Escribe George Bataille, en su excéntrico tratado de economía denominado “La parte maldita”, que sólo en los actos sagrados somos capaces de reconocer el poder que tienen las cosas sobre nosotros. En los rituales, las liturgias, las ceremonias, prestamos atención y aceptamos que los objetos con los que convivimos tienen poder. Empezamos a ser conscientes de la energía de las cosas. Sólo venerando al sol, a la luna, a la lluvia o a algún artefacto, nos damos cuenta que ese poder que pensamos que tenemos sobre la realidad es ficción. En la destrucción de algo que nos resulta útil reconocemos la agencia de la cosa. Su importancia va más allá del uso que le demos. Sólo escapando a lo útil, empezamos a reconstruir la intimidad perdida con las cosas. Cuando no vemos a un animal, planta o persona como un fin para conseguir algo, ya sea alimento, placer, energía, etc., se empiezan a abrir nuevas vías de ser/conocer/vivir en comunidad. Sólo perdiendo el principio de sospecha acontecen las confianzas que permiten que lo íntimo empiece a surgir.

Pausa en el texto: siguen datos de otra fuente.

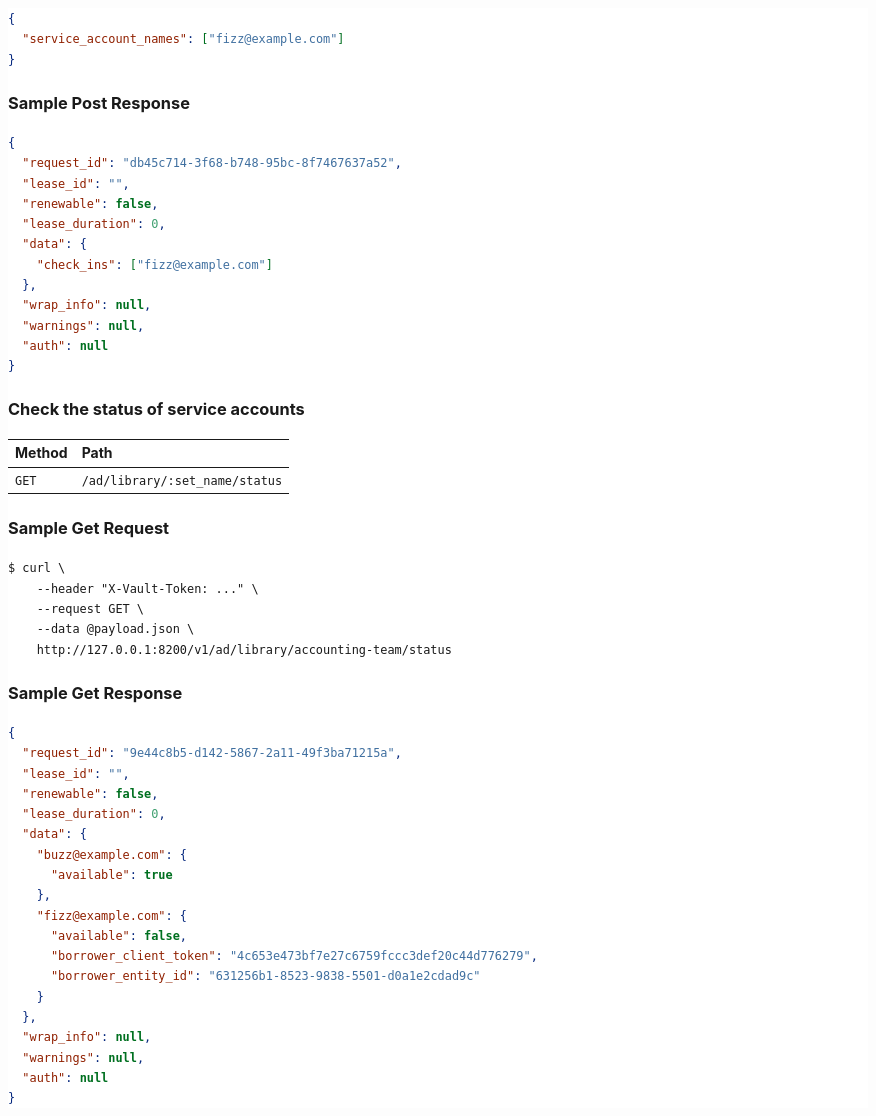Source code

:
 ```json
{
  "service_account_names": ["fizz@example.com"]
}
```

### Sample Post Response
```json
{
  "request_id": "db45c714-3f68-b748-95bc-8f7467637a52",
  "lease_id": "",
  "renewable": false,
  "lease_duration": 0,
  "data": {
    "check_ins": ["fizz@example.com"]
  },
  "wrap_info": null,
  "warnings": null,
  "auth": null
}
```

### Check the status of service accounts

| Method   | Path                           |
| :------- | :----------------------------- |
| `GET`    | `/ad/library/:set_name/status` |

### Sample Get Request

```
$ curl \
    --header "X-Vault-Token: ..." \
    --request GET \
    --data @payload.json \
    http://127.0.0.1:8200/v1/ad/library/accounting-team/status
```

### Sample Get Response
```json
{
  "request_id": "9e44c8b5-d142-5867-2a11-49f3ba71215a",
  "lease_id": "",
  "renewable": false,
  "lease_duration": 0,
  "data": {
    "buzz@example.com": {
      "available": true
    },
    "fizz@example.com": {
      "available": false,
      "borrower_client_token": "4c653e473bf7e27c6759fccc3def20c44d776279",
      "borrower_entity_id": "631256b1-8523-9838-5501-d0a1e2cdad9c"
    }
  },
  "wrap_info": null,
  "warnings": null,
  "auth": null
}
```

Es en lo inútil, en la experiencia estética por ejemplo, en donde empezamos a sentir florecer vínculos con la realidad de la que somos parte. Muerta la utilidad, surge la intimidad. Dejamos de ahondar en la idea de autonomía neoliberal y se nos abre un mundo de interdependencias. De conexiones y vínculos afectivos y energéticos. Muerto el deseo aparece la erótica que nos articula con el mundo. Muerta la ficción de que el humano está por encima de las cosas, se nos dibujan ontologías más horizontales para con la realidad. Se empiezan a establecer intimidades desconcertantes. Vínculos improductivos. Amores sin apego. Sólo escapando de lo útil, nos acercamos a un mundo exuberante y absurdo en el que el orden biológico y geológico se funden, objetos y sujetos se confunden, las categorías y taxonomías científicas se desdibujan. El aire que entra por nuestra nariz se vuelve yo. El calor de los animales es también el nuestro. Los cambios estacionales nos afectan. Las lunas nos conmueven. Nuestros egos se disuelven y apreciamos más a las demás personas. Cuando abrimos el mundo a la intimidad, lo que nos parecían desiertos yermos e improductivos se desvelan como lugares llenos de vida. Lugares en los que podemos re-aprender formas de ser y de sentir. En los que predomina la intimidad perdida. La intimidad con todo lo que podríamos llegar a ser.